EPHRAIM HARDCASTLE: Is this the way back for Prince Andrew?
EPHRAIM HARDCASTLE: Is charity work the ‘mysterious development’ being trumpeted as a way back for Prince Andrew?
As the first anniversary of Andrew’s £12million settlement with Virginia Giuffre looms, the disgraced duke has yet to visibly honour his promise ‘to support the fight against the evils of sex trafficking’.
Isn’t this his route back to Royal favour? When Princess Alexandra’s husband, the late Angus Ogilvy, incurred the Queen’s displeasure by becoming embroiled in the Lonrho affair, he restored his image with charity work.
After the Queen’s cousin, the Earl of Harewood, divorced his wife in 1967 he was exiled but earned forgiveness working for the English National Opera.
With Andrew’s ‘friends’ trumpeting a ‘mysterious development’ to clear his name, couldn’t he announce a charitable venture for victims of sex trafficking?
Are Harry and Meghan, thwarted by the late Queen in their bid to monetise the Sussex Royal trademark, taking a keen interest in Mike Tindall charging £20,000 a day to shoot clay pigeons alongside him? The King seems to have turned a blind eye to Tindall’s money-maker, possibly because he’s no stranger to milking the Royal brand himself. As Prince of Wales, Charles was allowed to start his lucrative Duchy Originals business in 1990 in the face of Palace objections by making sure the profits went to charity. Not a difficult gesture when you have a multi-million-pound income from the Duchy of Cornwall to pay for life’s little luxuries.
Deja Vu for Tom Jones with the Welsh Rugby Union’s ban on Delilah.
Tom, pictured, was ordered to change the lyrics when he warbled his trademark murder ballad in 1968 on The Ed Sullivan Show in New York.
Ed was offended, not by the violence, but by the line ‘At break of day, when that man drove away,’ fretting that it implied a sexual relationship. Tom’s verdict? ‘Such bull****!’

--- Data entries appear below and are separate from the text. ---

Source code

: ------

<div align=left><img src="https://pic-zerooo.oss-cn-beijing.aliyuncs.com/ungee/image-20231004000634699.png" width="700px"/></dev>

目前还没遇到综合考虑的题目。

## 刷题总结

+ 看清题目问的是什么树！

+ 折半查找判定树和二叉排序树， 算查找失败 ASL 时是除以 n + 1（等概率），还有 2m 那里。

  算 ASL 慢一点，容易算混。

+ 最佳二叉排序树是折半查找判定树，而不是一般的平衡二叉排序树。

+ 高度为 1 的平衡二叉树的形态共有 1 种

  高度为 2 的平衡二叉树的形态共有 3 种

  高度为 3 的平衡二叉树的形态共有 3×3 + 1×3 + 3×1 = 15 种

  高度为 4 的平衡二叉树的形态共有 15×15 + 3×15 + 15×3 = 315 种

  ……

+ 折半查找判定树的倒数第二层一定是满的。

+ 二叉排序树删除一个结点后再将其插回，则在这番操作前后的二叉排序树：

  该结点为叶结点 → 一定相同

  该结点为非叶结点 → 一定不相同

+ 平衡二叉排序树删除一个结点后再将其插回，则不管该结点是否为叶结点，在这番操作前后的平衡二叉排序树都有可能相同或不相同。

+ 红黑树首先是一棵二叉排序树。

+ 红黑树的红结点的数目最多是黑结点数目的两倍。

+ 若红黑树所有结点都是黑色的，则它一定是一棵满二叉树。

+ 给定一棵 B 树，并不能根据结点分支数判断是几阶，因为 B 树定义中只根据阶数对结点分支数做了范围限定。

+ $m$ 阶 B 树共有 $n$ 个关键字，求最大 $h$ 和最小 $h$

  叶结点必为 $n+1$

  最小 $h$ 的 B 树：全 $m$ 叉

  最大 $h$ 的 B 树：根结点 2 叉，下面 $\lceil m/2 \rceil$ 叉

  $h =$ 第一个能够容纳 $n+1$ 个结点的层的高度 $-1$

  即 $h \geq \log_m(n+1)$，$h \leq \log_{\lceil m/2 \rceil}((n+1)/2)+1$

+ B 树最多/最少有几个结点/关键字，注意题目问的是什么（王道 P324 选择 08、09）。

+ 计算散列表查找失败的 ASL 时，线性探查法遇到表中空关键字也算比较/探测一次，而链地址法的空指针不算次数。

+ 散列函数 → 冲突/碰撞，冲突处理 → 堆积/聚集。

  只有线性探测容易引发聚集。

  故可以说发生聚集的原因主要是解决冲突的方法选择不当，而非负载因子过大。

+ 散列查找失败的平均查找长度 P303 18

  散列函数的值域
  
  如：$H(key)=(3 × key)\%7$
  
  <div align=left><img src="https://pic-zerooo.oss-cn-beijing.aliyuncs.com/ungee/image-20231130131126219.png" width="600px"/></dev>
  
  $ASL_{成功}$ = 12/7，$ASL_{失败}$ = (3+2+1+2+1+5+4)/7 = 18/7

On Monday, the bells of Westminster Abbey won’t ring out and guns across the country will be silent. For the first time since 1953, February 6 won’t be marked as Accession Day, when Princess Elizabeth had become Queen. Instead bells will ring and guns will boom on September 8 to mark the first anniversary of Charles’s accession.
Margaret Thatcher’s Downing Street Policy Unit head Ferdinand Mount, reviewing in The Times Literary Supplement a history of fair play, shares his opinion of the House of Commons, remarking: ‘At times it seems as if those green benches are infested with gropers, rapists, pornographers, chisellers, cheats and scammers.’ Surely the Hon Members speak highly of you, Ferdie!
Please pass the smelling salts to Charles Moore. A staunch Papist, he’s just discovered that Pope Francis has been swearing like Gordon Ramsay, calling priests who deny absolution to unrepentants in confession ‘f***ing careerists who f*** up the lives of others’. Lord Moore’s conclusion? ‘He is quite a rude crosspatch.’ That’ll have them quaking in the Vatican, Charles!